# Written instruction A
Lay out the records below as a two-column CSV with columns named "request" and "answer", one row per request, each in a single quoted field with line breaks replaced by spaces, starting with the line containing "List objects with" and going on through the end of the records. Leave the pictures out.

----- Passage shown -----

Alberta’s Recent Interpretation of the “Drop Dead” Rule

As Alberta courtroom availability grows increasingly strained, the rules concerning delays in reasonably advancing lawsuits have received greater attention. Our blog returns from a short break with a two part summary of how these rules have been applied; specifically, Rule 4.33 which calls for mandatory dismissal of lawsuits that have not been significantly advanced for over three years. The first part covers the courts’ application of Rule 4.33 up to the end of 2018. The second part will cover the courts’ application of Rule 4.33 in 2019.

Application of Rule 4.33 to the end of 2018

The Courts recognize that the Alberta Rules of Court (the “Rules”) embody the dual purposes of fairness and efficiency. Rule 1.2 states:
1.2(1)The purpose of these rules is to provide a means by which claims can be fairly and justly resolved in or by a court process in a timely and cost effective way.

This guiding principle colours the Court’s interpretation of the Rules. The Rules use a functional approach that de-emphasizes trial as the primary mechanism for resolving civil disputes in favour of procedures such as summary dismissal and alternative dispute resolution.

In the overall scheme, the Rules provide mechanisms to dispose of litigation that has died, become inactive, or is unreasonably and prejudicially slow. Rules 4.33(2) and (4) state:
4.33(2)If 3 or more years have passed without a significant advance in an action, the Court, on application, must dismiss the action as against the applicant, unless
(a) the action has been stayed or adjourned by order, and order has been made under subrule (9) or the delay is provided for in a litigation plan under this Part, or
(b) an application has been filed or proceedings have been taken since the delay and the applicant has participated in them for a purpose and to the extent that, in the opinion of the Court, warrants the action continuing.
4.33(4) The period of time referred to in subrule (2) does not include the following, whichever ends earlier:
(a) the period of time between the service of a statement of claim on an applicant and the service of the applicant's statement of defence;
(b) the period of one year after the date of service of a statement of claim on an applicant.

From a trilogy of cases in 2016[1], we know that a court must analyze the steps taken using a functional approach, to determine whether a “litigation step” significantlyadvances the action.

In deciding this, the Courts will look to see whether the step in question helps to narrow the issues, provide new information, or invoke the litigation process - generally, whether these steps are seen to bring the action closer to a resolution.

From the trilogy we know that:
·       Rule 4.33 is a strict rule which says that any 3 years of inactivity will result in dismissal for long delay upon an application;
·         Mandated and informal steps in litigation will be judged using a functional approach;
·         Steps taken during the delay period cannot be of pure form and lack substance; and
·         The plaintiff in the action bears the ultimate responsibility for prosecuting its claim.

In 2018, there were numerous decisions reported that surround Rule 4.33 which speak to the strictness of the rule, and the application of the functional approach.

In Preston v. Bent Developments Co Limited, a successful application to dismiss the action for long delay was heard. It was held that a cross-examination and a single answered undertaking did not significantly advance the lawsuit or move it forward in a meaningful way. The cross-examination conducted by the Plaintiff was extremely limited and no information was ascertained that significantly advanced the plaintiff’s claim.

----- Given records -----

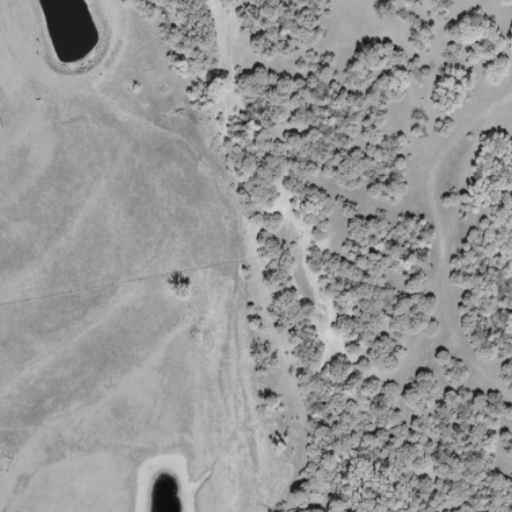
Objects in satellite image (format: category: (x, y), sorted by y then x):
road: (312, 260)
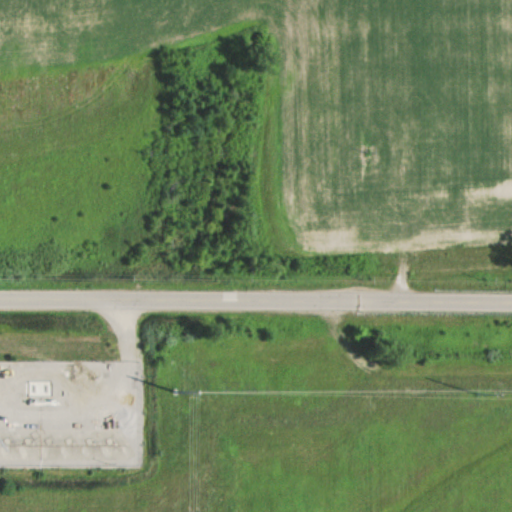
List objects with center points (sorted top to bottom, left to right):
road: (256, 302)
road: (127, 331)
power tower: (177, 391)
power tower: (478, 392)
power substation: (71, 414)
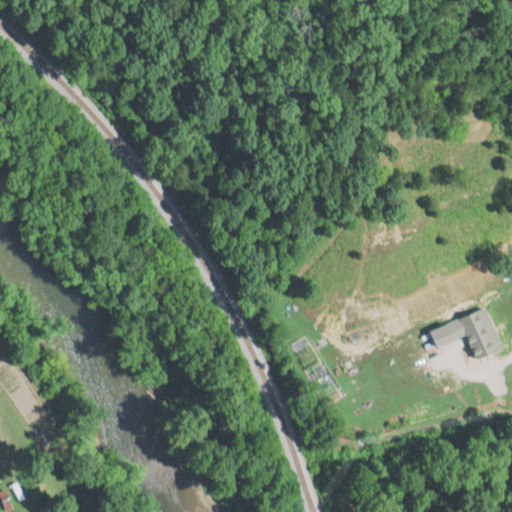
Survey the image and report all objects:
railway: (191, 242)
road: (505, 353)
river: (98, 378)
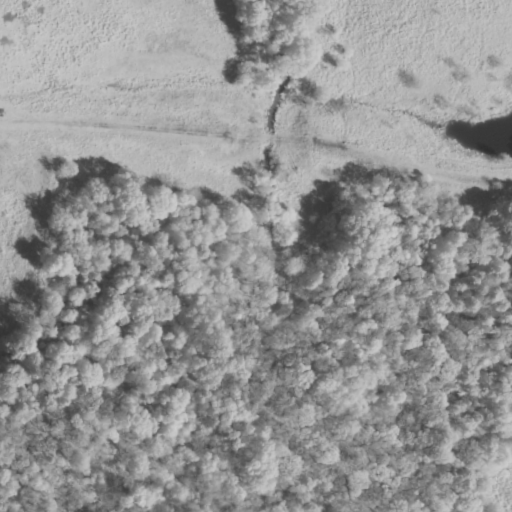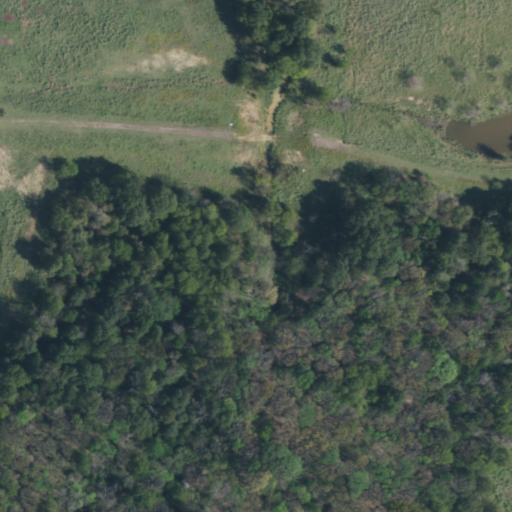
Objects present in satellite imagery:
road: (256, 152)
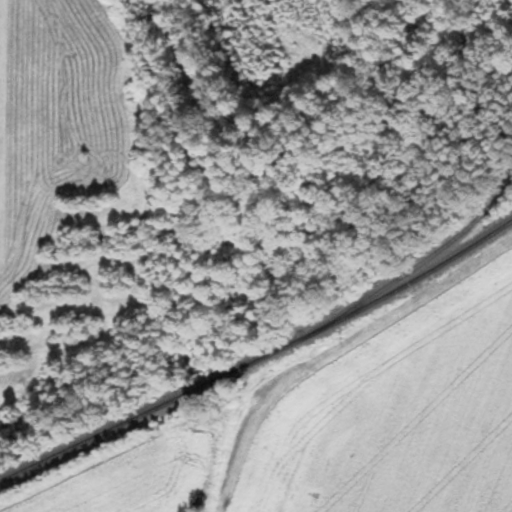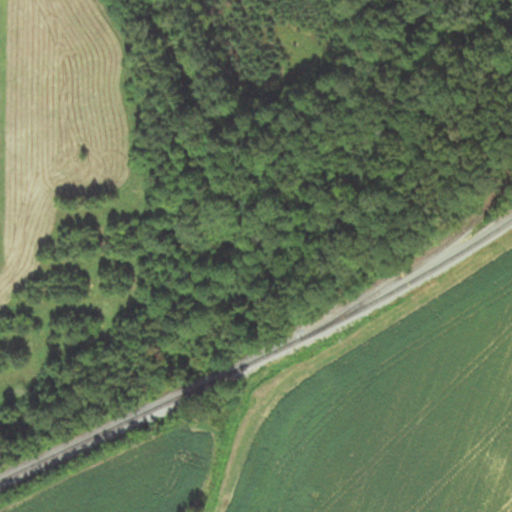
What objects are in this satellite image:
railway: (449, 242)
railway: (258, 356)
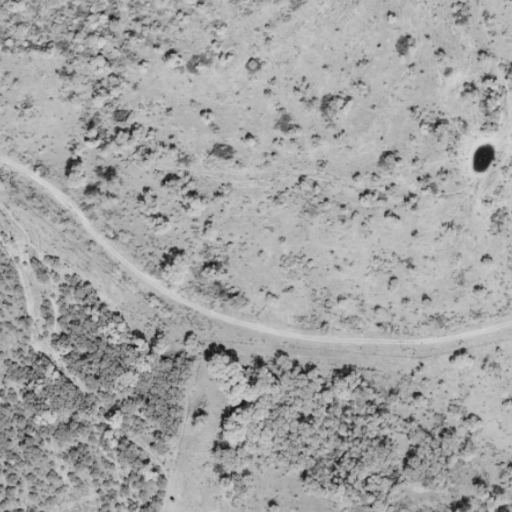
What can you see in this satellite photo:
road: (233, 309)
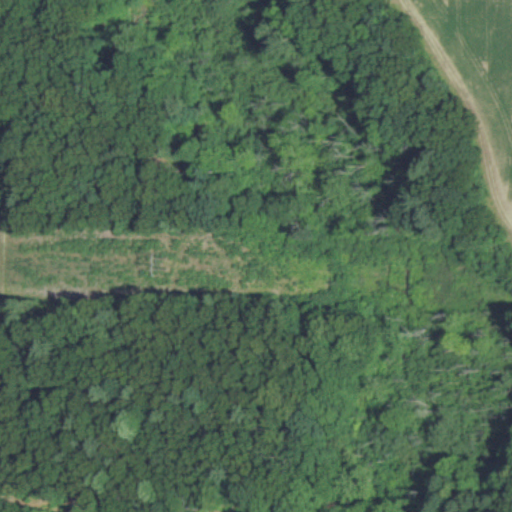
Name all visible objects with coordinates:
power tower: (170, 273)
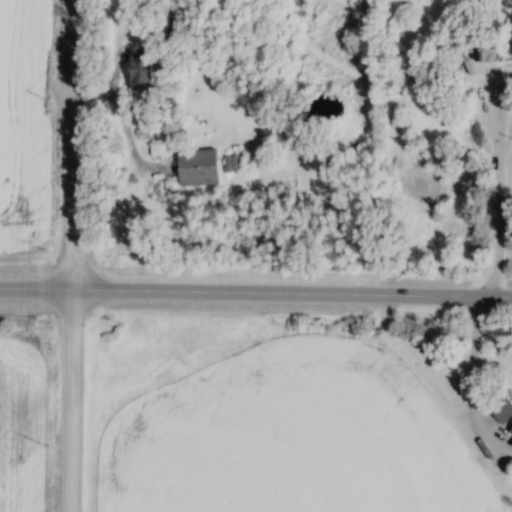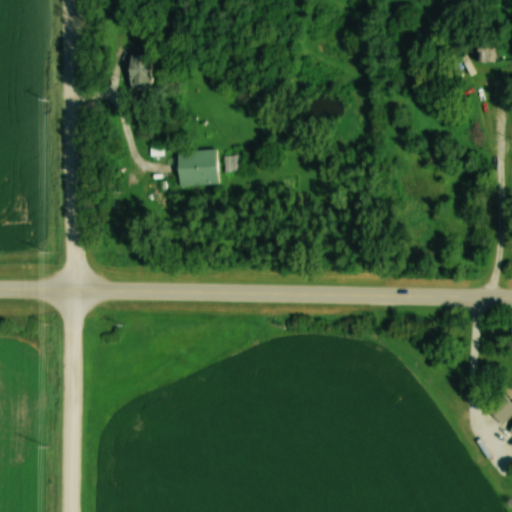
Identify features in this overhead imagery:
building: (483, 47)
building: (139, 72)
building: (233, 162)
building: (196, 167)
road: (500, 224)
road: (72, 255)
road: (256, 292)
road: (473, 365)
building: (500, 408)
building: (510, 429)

-----

# Written instruction B
Please proceed with the text on Alberta's Rule 4.33 delay rule, picking up after its last sentence.

# Exercise output A
request,answer
"List objects with center points (sorted top to bottom, left to right):","road: (256, 302) road: (127, 331) power tower: (177, 391) power tower: (478, 392) power substation: (71, 414)"
"Survey the image and report all objects:","railway: (191, 242) road: (505, 353) river: (98, 378)"
"Objects present in satellite imagery:","road: (256, 152)"
"What objects are in this satellite image:","railway: (449, 242) railway: (258, 356)"
"What can you see in this satellite photo:","road: (233, 309)"
"Name all visible objects with coordinates:","power tower: (170, 273)"
"Identify features in this overhead imagery:","building: (483, 47) building: (139, 72) building: (233, 162) building: (196, 167) road: (500, 224) road: (72, 255) road: (256, 292) road: (473, 365) building: (500, 408) building: (510, 429)"

# Exercise output B
The Court reiterated that the functional test will consider the nature, value and quality, genuineness, timing, and in certain circumstances, the outcome of the steps in question to determine if there has been meaningful progress in the action.

This case sets out the current state of the law on questioning and answers to undertakings. For answers to undertakings, it must significantly assist in determining one or more of the issues raised in the pleadings, or to ascertain further evidence that would have this result. It is not significant just because it is asked.

Sutherland v Brown was an appeal to determine whether the Chambers Judge erred in dismissing an action for long delay pursuant to Rule 4.33. More specifically, the issue was whether a settlement offer significantly advanced the action and restarted the clock for the purpose of the three-year period contemplated in Rule 4.33. The appeal was dismissed.

The issue was whether the settlement offer represented a significant advance in the action. The settlement offer was a 12-page letter that reviewed statements provided to the police, transcripts from questioning, and case law on damages and their apportionment. It also summarized the plaintiff's injuries, and provided an assessment of the plaintiff's general damages and estimates of his loss of earnings since the accident, lost earning capacity, cost of future care, loss of housekeeping/yardwork capacity, retraining costs, special damages and costs. The offer proposed that liability be shared equally between the plaintiff and the defendants.

The Court of Appeal explained while the outcome of a step should not be over-emphasized, outcomes are not irrelevant. Rather, the functional approach to Rule 4.33 requires that the Court assess the step by reviewing the “whole picture of what transpired over the three year period”. In some cases, this necessarily includes the outcome of the step.

The Court of Appeal noted that progress towards settlement, including the exchange of settlement offers, may constitute a significant advance in an action. However, in this case the failure of the defendant to counter-offer clearly indicated that they were not prepared to enter into negotiations, and as a result no advance in the settlement process was made.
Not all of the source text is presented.